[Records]
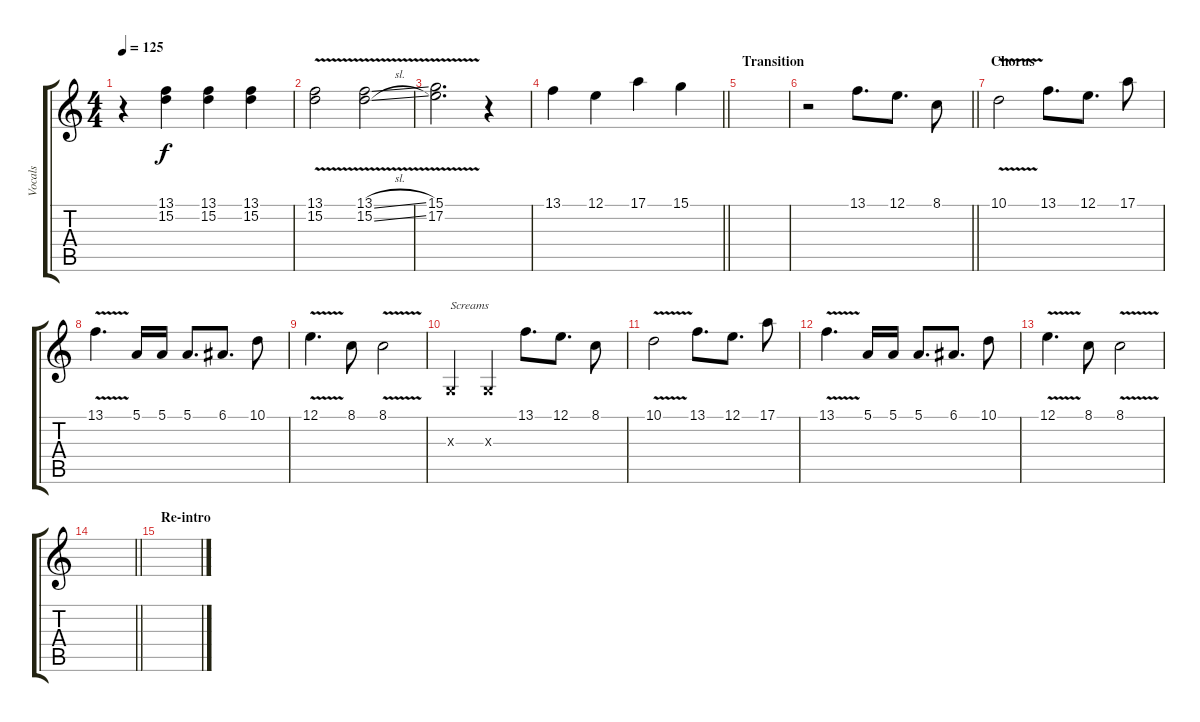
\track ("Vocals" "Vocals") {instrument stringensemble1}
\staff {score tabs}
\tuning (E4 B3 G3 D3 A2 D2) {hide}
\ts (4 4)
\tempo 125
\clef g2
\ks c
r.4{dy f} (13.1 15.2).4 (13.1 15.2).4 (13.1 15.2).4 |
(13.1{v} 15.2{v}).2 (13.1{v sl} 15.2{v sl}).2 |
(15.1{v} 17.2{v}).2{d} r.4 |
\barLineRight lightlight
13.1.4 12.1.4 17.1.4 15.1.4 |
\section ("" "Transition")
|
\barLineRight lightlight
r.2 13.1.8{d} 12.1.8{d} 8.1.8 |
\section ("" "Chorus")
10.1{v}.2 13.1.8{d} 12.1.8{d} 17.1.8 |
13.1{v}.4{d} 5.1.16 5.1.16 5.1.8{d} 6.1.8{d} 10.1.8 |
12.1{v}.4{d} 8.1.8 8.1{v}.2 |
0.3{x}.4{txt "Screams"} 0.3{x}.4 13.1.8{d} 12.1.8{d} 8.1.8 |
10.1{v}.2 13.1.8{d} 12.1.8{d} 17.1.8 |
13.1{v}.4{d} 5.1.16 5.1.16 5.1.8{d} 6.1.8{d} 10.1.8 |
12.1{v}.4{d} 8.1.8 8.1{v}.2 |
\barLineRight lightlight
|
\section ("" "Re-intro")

**Aim:** Write out every line of the entries above without changing anything, and leave the pictures out of your answer.

**Solution for this exercise:**
\track ("Vocals" "Vocals") {instrument stringensemble1}
\staff {score tabs}
\tuning (E4 B3 G3 D3 A2 D2) {hide}
\ts (4 4)
\tempo 125
\clef g2
\ks c
r.4{dy f} (13.1 15.2).4 (13.1 15.2).4 (13.1 15.2).4 |
(13.1{v} 15.2{v}).2 (13.1{v sl} 15.2{v sl}).2 |
(15.1{v} 17.2{v}).2{d} r.4 |
\barLineRight lightlight
13.1.4 12.1.4 17.1.4 15.1.4 |
\section ("" "Transition")
|
\barLineRight lightlight
r.2 13.1.8{d} 12.1.8{d} 8.1.8 |
\section ("" "Chorus")
10.1{v}.2 13.1.8{d} 12.1.8{d} 17.1.8 |
13.1{v}.4{d} 5.1.16 5.1.16 5.1.8{d} 6.1.8{d} 10.1.8 |
12.1{v}.4{d} 8.1.8 8.1{v}.2 |
0.3{x}.4{txt "Screams"} 0.3{x}.4 13.1.8{d} 12.1.8{d} 8.1.8 |
10.1{v}.2 13.1.8{d} 12.1.8{d} 17.1.8 |
13.1{v}.4{d} 5.1.16 5.1.16 5.1.8{d} 6.1.8{d} 10.1.8 |
12.1{v}.4{d} 8.1.8 8.1{v}.2 |
\barLineRight lightlight
|
\section ("" "Re-intro")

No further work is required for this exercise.